Self-Indulgent Bio
Yes it is long, but my mom thought you would like to know this stuff about me
Sometimes I wonder if it was all a mistake. Everyone expected me to become a computer programmer or an engineer. Something scientific with maths. It was all so obvious. I had hacked myself an account on our school’s HP2000B. I had a slide-rule. I had a programmable calculator that I knew how to program. At 14 I was an early adopter of the Apple ][+ (eventually purchasing my very own Franklin Ace 1000– an early 80s Apple clone) who actually enjoyed manually writing instructions for the 6502 in machine code.
The closest I came to art was plotting shape tables (sprites by another name) or laying out crude pixelated interfaces for my programs. At that time art was something fun to look at in comic books or the original Dungeons and Dragons manuals, but I had no desire to do my own. More importantly I was terrible at it. An abortive attempt at creating a comic book during the ninth grade proved most enlightening. The computer and math things were much easier and I was lazy, so…
Off to the University of Calgary with my Ace 1000 and EL-5103 in hand. Everything was proceeding as expected until faculty requirements put me into a sketching class in my fourth semester. The next few years are kind of a blur.
What I remember most is working with some really great people who were very patient with me. During the summer I was immersed in a world of acoustic and lighting design, camera-work, modeling, marketing and illustration. Every day was a challenge. It was exhausting and exhilarating. At school my declared majors were watercolour and pastel, but I was trying every medium I could afford. It was all so new and exciting because I’d never taken a formal art class before. The transition from computer lab to art studio went smoothly. Living on campus allowed me to develop a habit of working through the night, a pattern I still fall into today.
On the recreational side I was playing and coaching three different sports. For a long while the Ace 1000 sat quiet. It wasn’t that I’d lost interest in computers, more that I’d discovered a whole bunch of other equally interesting things. The pursuit of art had a social component that computers of the day did not provide. It would be another fifteen years before geek would be chic.
With all this education came a new-found appreciation of gear. Art is a very tactile affair. Tools had to have that magical combination of responsiveness, consistency and flexibility. A senior designer once told me that good tools can’t improve the work, but poor tools can certainly ruin it. I was fortunate to be working with people who insisted upon great tools. It was pretty cool learning to use genuine sable brushes, ruby-tipped technical pens, Eskofot cameras, lith film, D-10’s and industry standards like the Paasche V and Kodak Aztek. If you know what that stuff is you’re either a historian or pretty old. To this day I really love quality gear.
The line from there to here goes like this: parking attendant, design apprentice, shopping cart pilot, pizza cook, retail manager, clothing designer, gallery manager, waiter, bartender, print sales, Web 1.0 designer, interface designer. Winding throughout and binding it all together was continuing development as a designer and illustrator. The line has led to my current studio in Calgary, Alberta, Canada. Go Flames!

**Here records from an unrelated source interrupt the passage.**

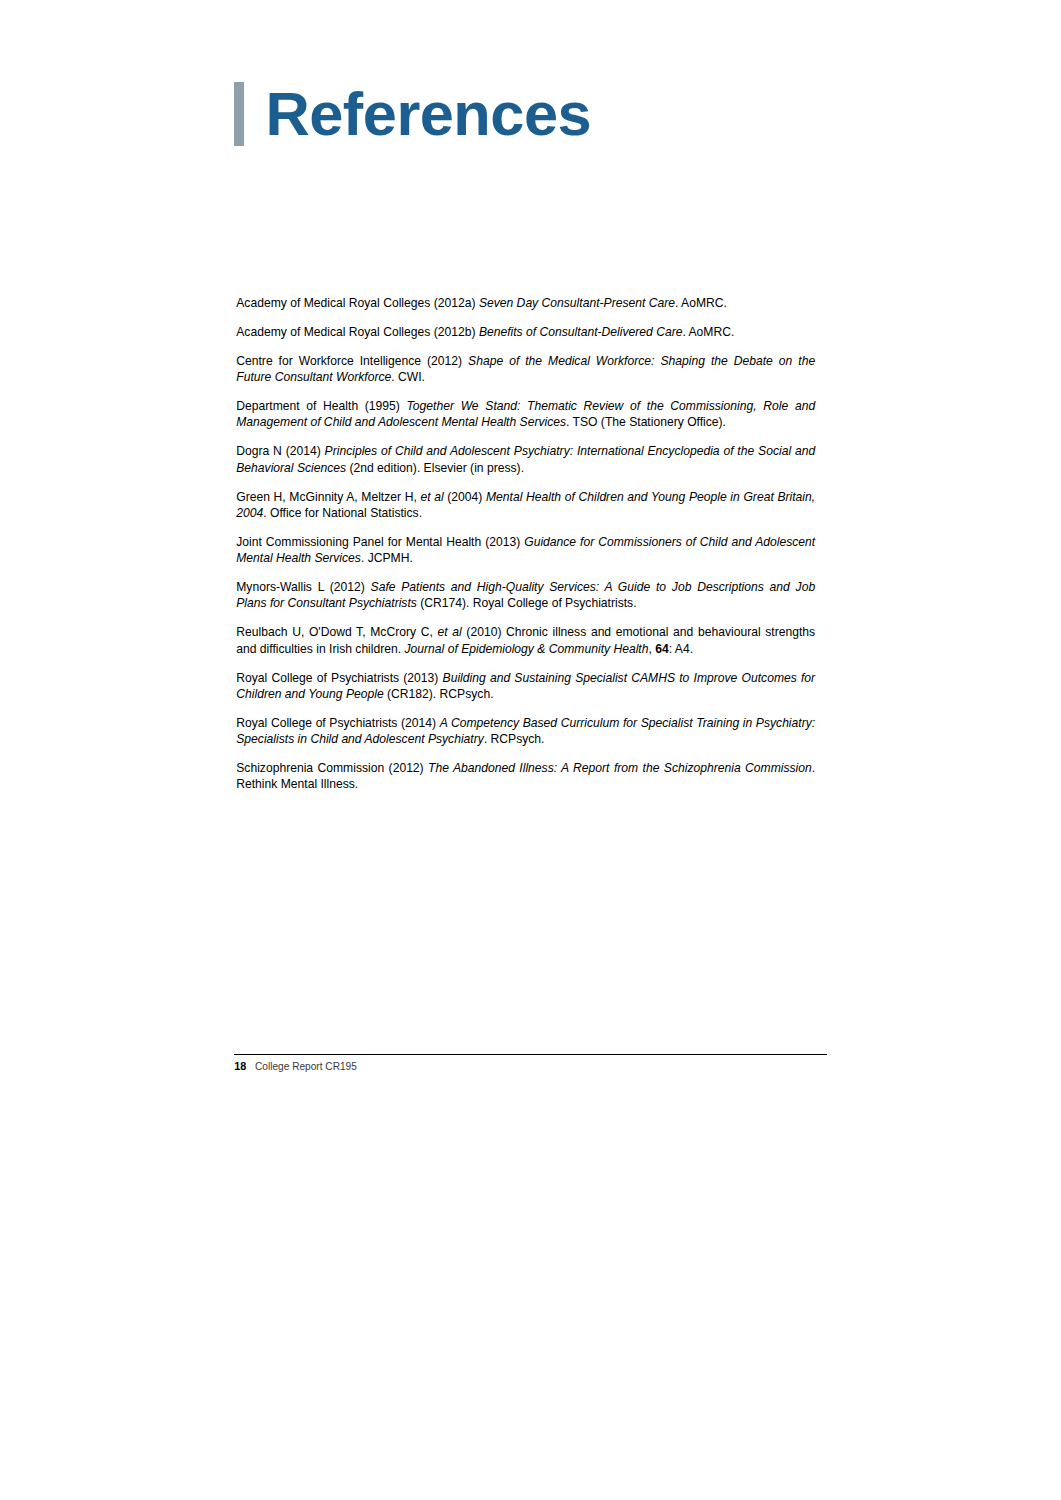References
Academy of Medical Royal Colleges (2012a) Seven Day Consultant-Present Care. AoMRC.
Academy of Medical Royal Colleges (2012b) Benefits of Consultant-Delivered Care. AoMRC.
Centre for Workforce Intelligence (2012) Shape of the Medical Workforce: Shaping the Debate on the Future Consultant Workforce. CWI.
Department of Health (1995) Together We Stand: Thematic Review of the Commissioning, Role and Management of Child and Adolescent Mental Health Services. TSO (The Stationery Office).
Dogra N (2014) Principles of Child and Adolescent Psychiatry: International Encyclopedia of the Social and Behavioral Sciences (2nd edition). Elsevier (in press).
Green H, McGinnity A, Meltzer H, et al (2004) Mental Health of Children and Young People in Great Britain, 2004. Office for National Statistics.
Joint Commissioning Panel for Mental Health (2013) Guidance for Commissioners of Child and Adolescent Mental Health Services. JCPMH.
Mynors-Wallis L (2012) Safe Patients and High-Quality Services: A Guide to Job Descriptions and Job Plans for Consultant Psychiatrists (CR174). Royal College of Psychiatrists.
Reulbach U, O'Dowd T, McCrory C, et al (2010) Chronic illness and emotional and behavioural strengths and difficulties in Irish children. Journal of Epidemiology & Community Health, 64: A4.
Royal College of Psychiatrists (2013) Building and Sustaining Specialist CAMHS to Improve Outcomes for Children and Young People (CR182). RCPsych.
Royal College of Psychiatrists (2014) A Competency Based Curriculum for Specialist Training in Psychiatry: Specialists in Child and Adolescent Psychiatry. RCPsych.
Schizophrenia Commission (2012) The Abandoned Illness: A Report from the Schizophrenia Commission. Rethink Mental Illness.
18 College Report CR195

Nowadays it’s all about the Mac, of course. Themes and subject matter vary from rusty antiques to science fiction and fantasy images, but it all ends up on the computer at some point. There is a funny irony in that I went away from computers to study art and now a computer is my primary illustration and design tool.
My dad, who still doesn’t quite understand what I do, answers questions about me with, “he works with computers.” This from a guy who retired from the cut-throat restaurant business to play in an orchestra for Chinese opera.
Meanwhile the incurable dabbling continues with interests in music (guitar and keyboard) and programming computers (all kinds of stuff, most recently php). Software has revolutionized music creation and the internet has revolutionized the software industry much in the same way Postscript brought desktop publishing to the masses. It is pretty cool to see and hear what people are coming up with.
Among my hobbies I am working on a hockey management simulation and some graphic novel projects. This is funny because it isn’t a whole lot different from my professional life where I continue to illustrate for publishing and commercial design.
Anyway, that’s it so far. It has been a most challenging road and every bit of it enjoyable from using Penguin Graphics Magician on the original Apple ][+ to figuring out how to publish comic books on iPhones and iPads. I can’t wait to see what happens next.